Il romanzo che ne risulta è avvincente, interessante per l'intreccio di spunti mitico-fantastici e la capacità di ricondurli al verosimile di un racconto storico. Ben riusciti i personaggi di Enea, Didone e di Anna, quest'ultima una rivelazione rispetto allo spazio, limitato, di cui gode nell'Eneide: lo scavo nei loro sentimenti, nel loro passato e nelle loro paure è efficace e appassionante. In partcolare Vallejo ha il merito di ricordare ai lettori che la pena di Didone non è, banalmente, il dolore di una donna innamorata, la il dramma lacerante di una regina. Quello che non funziona è la sintesi di alcuni passaggi, la forte prevalenza del dialogo rispetto a qualche sequenza di ampio respiro che avrebbe reso memorabile la costruzione narrativa e contribuito alla patina antica.
C'è poi l'effetto di dispersione dato dall'intrusione della figura di Virgilio, che vaga per Roma interrogandosi sull'opportunità di servire Augusto e di piegarsi al ruolo di propagandista e sul modo di rendere accettabile prima di tutto a sé stesso la storia che sta componendo. Il racconto della genesi del racconto appare estraneo, un po' forzato, oltre che poco originale: ai dubbi di Virgilio aveva già dedicato un mirabile spazio Sebastiano Vassalli con Un infinito numero, risolvendoli in un'interpretazione decisamente più interessante. Vallejo opta per una scelta diversa: valida, se solo si fosse estesa alla seconda parte del poema (dove altri sventurati, dopo Didone, si confrontano con Enea), ma debole per l'abbandono in cui cade subito dopo essere stata esibita. C'è poi qualche imprecisione, che non so se sia da imputare alla penna o alla traduzione (la confusione fra i personaggi di Proteo e Prometeo o l'insistenza nel definire augusto imperatore, in luogo del più corretto principe).

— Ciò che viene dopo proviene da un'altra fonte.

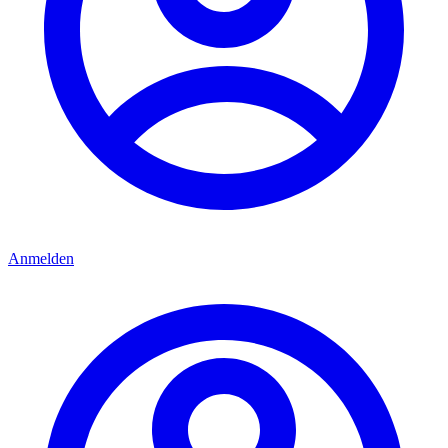
Anmelden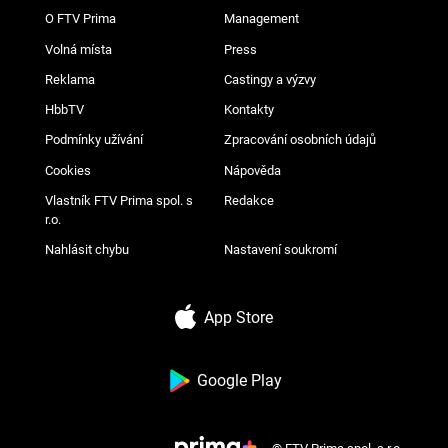
O FTV Prima
Management
Volná místa
Press
Reklama
Castingy a výzvy
HbbTV
Kontakty
Podmínky užívání
Zpracování osobních údajů
Cookies
Nápověda
Vlastník FTV Prima spol. s
Redakce
r.o.
Nahlásit chybu
Nastavení soukromí
App Store
Google Play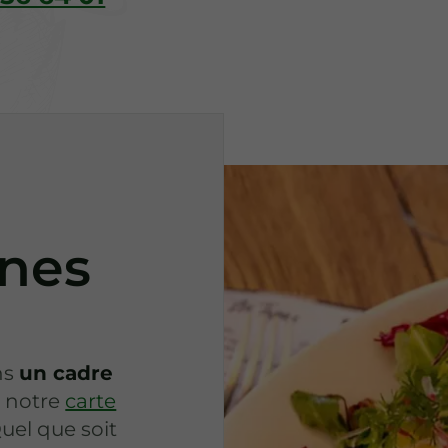
anes
ns
un cadre
 notre
carte
uel que soit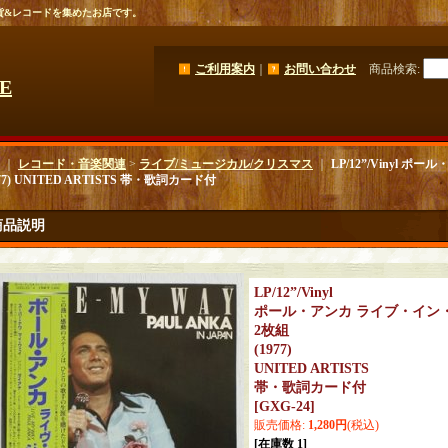
貨&レコードを集めたお店です。
ご利用案内
｜
お問い合わせ
商品検索
:
GE
｜
レコード・音楽関連
>
ライブ/ミュージカル/クリスマス
｜
LP/12”/Vinyl 
977) UNITED ARTISTS 帯・歌詞カード付
商品説明
LP/12”/Vinyl
ポール・アンカ ライブ・イン
2枚組
(1977)
UNITED ARTISTS
帯・歌詞カード付
[
GXG-24
]
販売価格
:
1,280円
(税込)
[在庫数 1]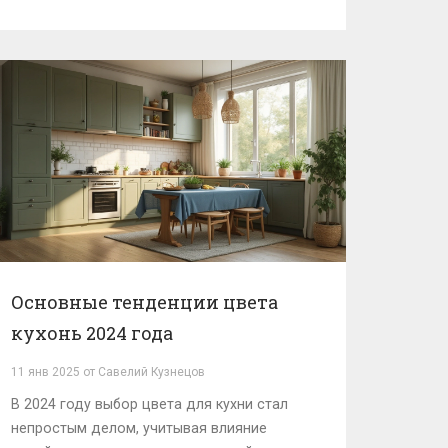
уборки. Этот текст поможет понять, какие
материалы лучше всего подходят для этих
целей и на что обратить внимание при
выборе новых фасадов для кухни.
Основные тенденции цвета
кухонь 2024 года
11 янв 2025 от Савелий Кузнецов
В 2024 году выбор цвета для кухни стал
непростым делом, учитывая влияние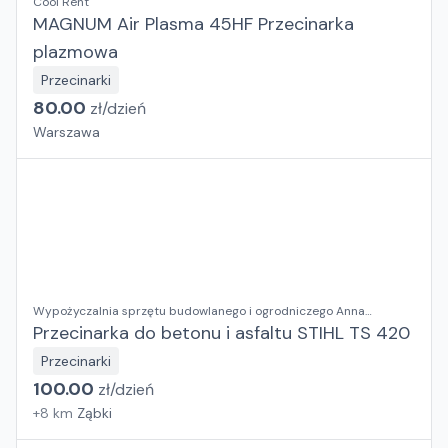
Cool Rent
MAGNUM Air Plasma 45HF Przecinarka
plazmowa
Przecinarki
80.00
zł/
dzień
Warszawa
Wypożyczalnia sprzętu budowlanego i ogrodniczego Anna
Kosieradzka
Przecinarka do betonu i asfaltu STIHL TS 420
Przecinarki
100.00
zł/
dzień
+
8
km
Ząbki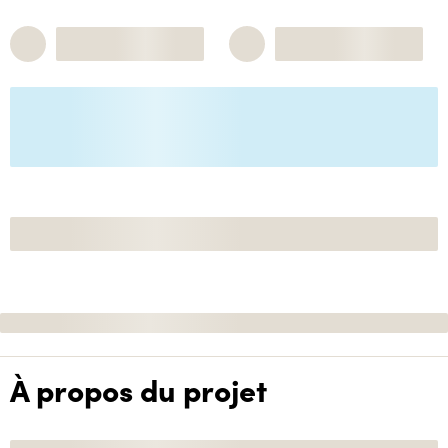
À propos du projet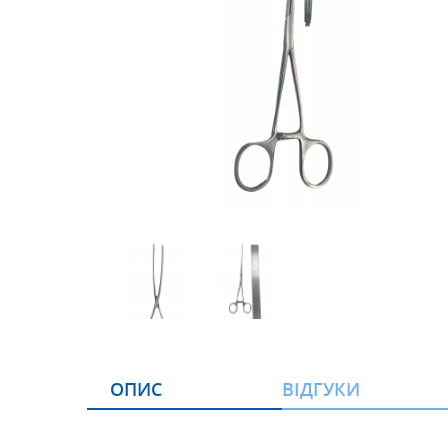
ОПИС
ВІДГУКИ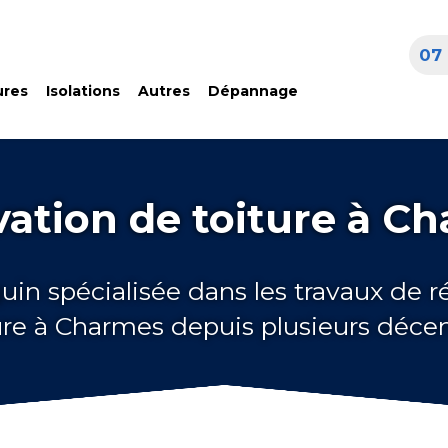
07 
ures
Isolations
Autres
Dépannage
ation de toiture à C
uin spécialisée dans les travaux de 
ure à Charmes depuis plusieurs déce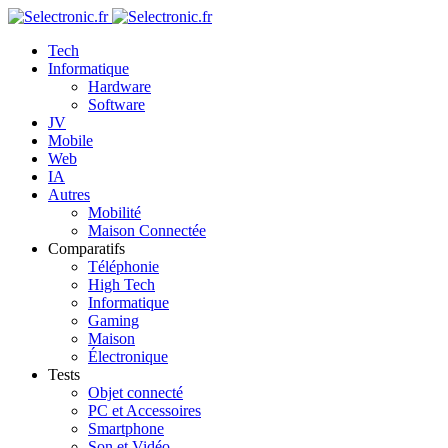
Tech
Informatique
Hardware
Software
JV
Mobile
Web
IA
Autres
Mobilité
Maison Connectée
Comparatifs
Téléphonie
High Tech
Informatique
Gaming
Maison
Électronique
Tests
Objet connecté
PC et Accessoires
Smartphone
Son et Vidéo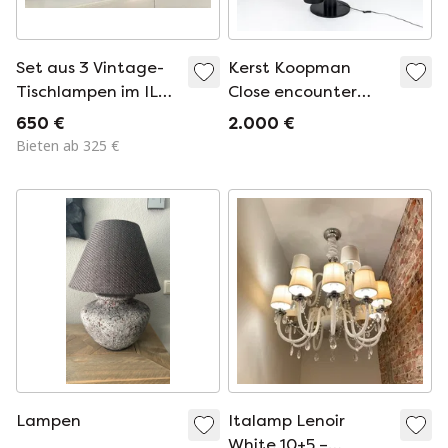
Set aus 3 Vintage-
Kerst Koopman
Tischlampen im ILU-
Close encounter
Design
space age 1980er
650 €
2.000 €
Stehleuchte
Bieten ab 325 €
Lampen
Italamp Lenoir
White 10+5 –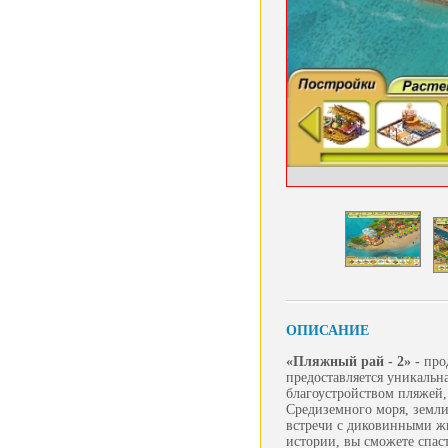
ОПИСАНИЕ
«Пляжный рай - 2» -
про
предоставляется уникальн
благоустройством пляжей,
Средиземного моря, земли
встречи с диковинными ж
истории, вы сможете спас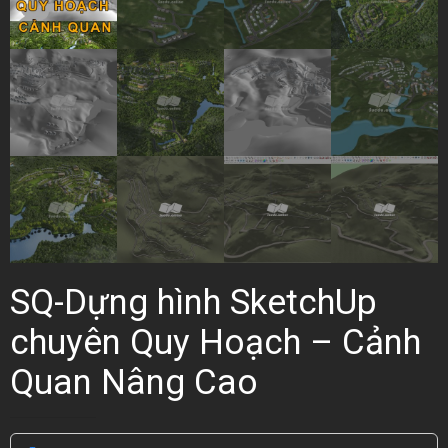
SQ-Dựng hình SketchUp
chuyên Quy Hoạch – Cảnh
Quan Nâng Cao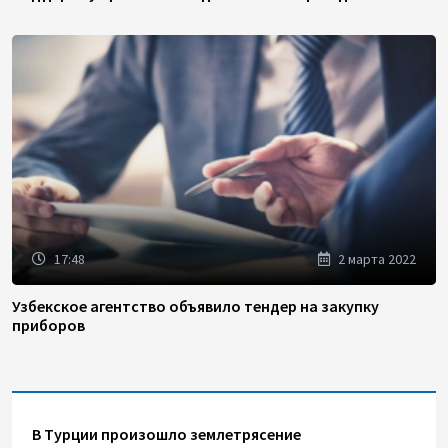
17:48
2 марта 2022
Узбекское агентство объявило тендер на закупку
приборов
В Турции произошло землетрясение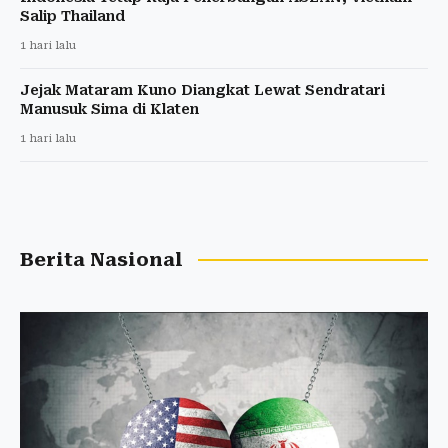
Salip Thailand
1 hari lalu
Jejak Mataram Kuno Diangkat Lewat Sendratari
Manusuk Sima di Klaten
1 hari lalu
Berita Nasional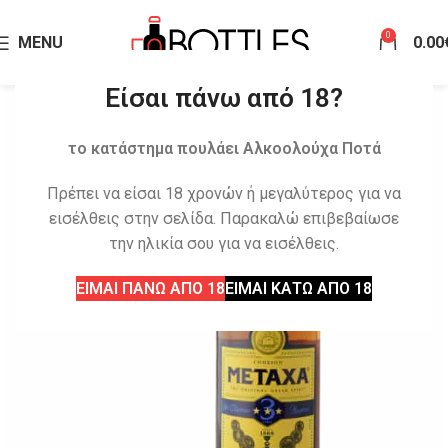
0
MENU
0.00
Είσαι πάνω από 18?
το κατάστημα πουλάει Αλκοολούχα Ποτά
Πρέπει να είσαι 18 χρονών ή μεγαλύτερος για να
εισέλθεις στην σελίδα. Παρακαλώ επιβεβαίωσε
την ηλικία σου για να εισέλθεις.
ΕΙΜΑΙ ΠΑΝΩ ΑΠΟ 18
ΕΙΜΑΙ ΚΑΤΩ ΑΠΟ 18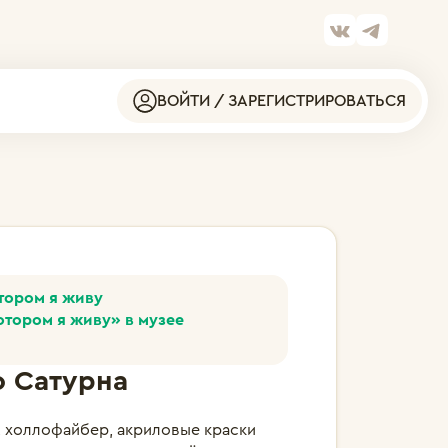
ВОЙТИ / ЗАРЕГИСТРИРОВАТЬСЯ
отором я живу
отором я живу» в музее
о Сатурна
к, холлофайбер, акриловые краски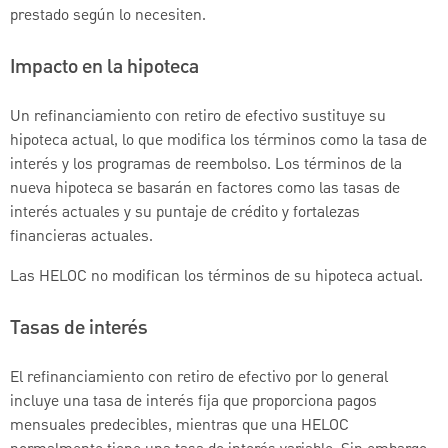
prestado según lo necesiten.
Impacto en la hipoteca
Un refinanciamiento con retiro de efectivo sustituye su
hipoteca actual, lo que modifica los términos como la tasa de
interés y los programas de reembolso. Los términos de la
nueva hipoteca se basarán en factores como las tasas de
interés actuales y su puntaje de crédito y fortalezas
financieras actuales.
Las HELOC no modifican los términos de su hipoteca actual.
Tasas de interés
El refinanciamiento con retiro de efectivo por lo general
incluye una tasa de interés fija que proporciona pagos
mensuales predecibles, mientras que una HELOC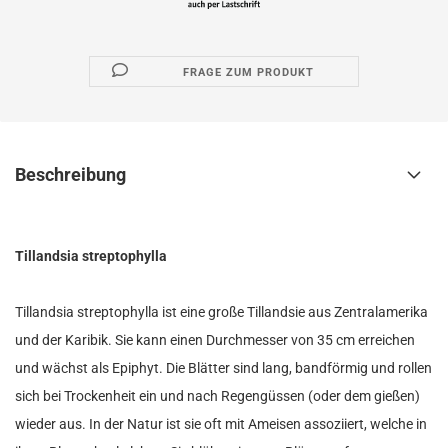
FRAGE ZUM PRODUKT
Beschreibung
Tillandsia streptophylla
Tillandsia streptophylla ist eine große Tillandsie aus Zentralamerika
und der Karibik. Sie kann einen Durchmesser von 35 cm erreichen
und wächst als Epiphyt. Die Blätter sind lang, bandförmig und rollen
sich bei Trockenheit ein und nach Regengüssen (oder dem gießen)
wieder aus. In der Natur ist sie oft mit Ameisen assoziiert, welche in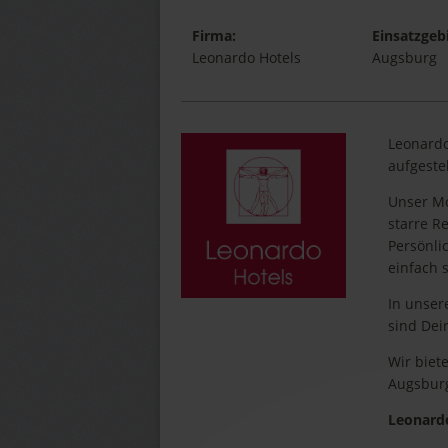
Firma:
Einsatzgebi
Leonardo Hotels
Augsburg
Leonardo 
aufgeste
Unser M
starre R
Persönli
einfach s
In unser
sind Dei
Wir biet
Augsbur
Leonard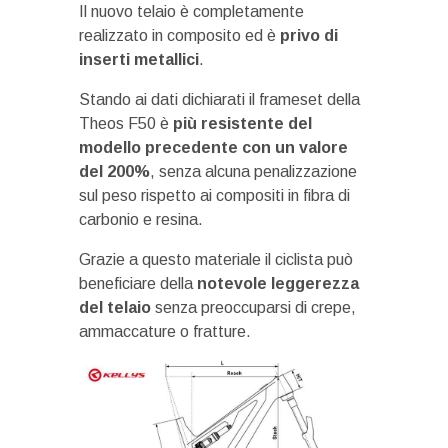
Il nuovo telaio è completamente
realizzato in composito ed è
privo di
inserti metallici
.
Stando ai dati dichiarati il frameset della
Theos F50 è
più resistente del
modello precedente con un valore
del 200%
, senza alcuna penalizzazione
sul peso rispetto ai compositi in fibra di
carbonio e resina.
Grazie a questo materiale il ciclista può
beneficiare della
notevole leggerezza
del telaio
senza preoccuparsi di crepe,
ammaccature o fratture.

Nel complesso Il mio arco riposa muto si fa leggere (l'ho scorso quasi d'un fiato), ma forse risente del limite dato proprio dal momentaneo successo del filone narrativo cui si ascrive: la necessità di produrre una storia breve e stimolante, che tocchi delle corde che vibrano facilmente ma la cui eco viene poi lasciata sfumare. Ci sarebbe stato, a mio avviso, materiale per produrre una storia ancora più accattivante e profonda, che scavasse ancor più nella figura di Enea attraverso il confronto con gli altri vinti del poema di cui è protagonista.
C.M.Gli umani mi chiamano dio dell'amore, ma a me piace di più dire che sono quello che tenta di colmare i cuori disabitati. L'amore non dipende da me, perché i vivi hanno piegoline interne che mi è possibile raggiungere. Io muovo i fili, creo l'occasione, favorisco gli incontri e il tornare a incontrarsi, costruisco le casualità; io instillo l'impazienza del desiderio. Non è poco: gli uomini e le donne non sanno quanto i loro amori siano legati alle occasioni che sorgono. In realtà, non esiste amore senza il caso. Non è sufficiente, però. Rimane il mistero della loro umana libertà, ce l'hanno dentro e a custodiscono in luoghi a me inaccessibili.
C'è di più: io, di tutto questo, sono solo testimone, perché a me non è mai successo Io tocco la nuca ai vivi e sento all'istante come freme la loro pelle. Li ascolto parlare dei piaceri che provano, delle gioie e delle nostalgie, ma io non le sperimenterò mai. Agli dèi sono negati due eventi: l'amore e la morte. Inutile dire che la nostra curiosità per entrambi è smisurata.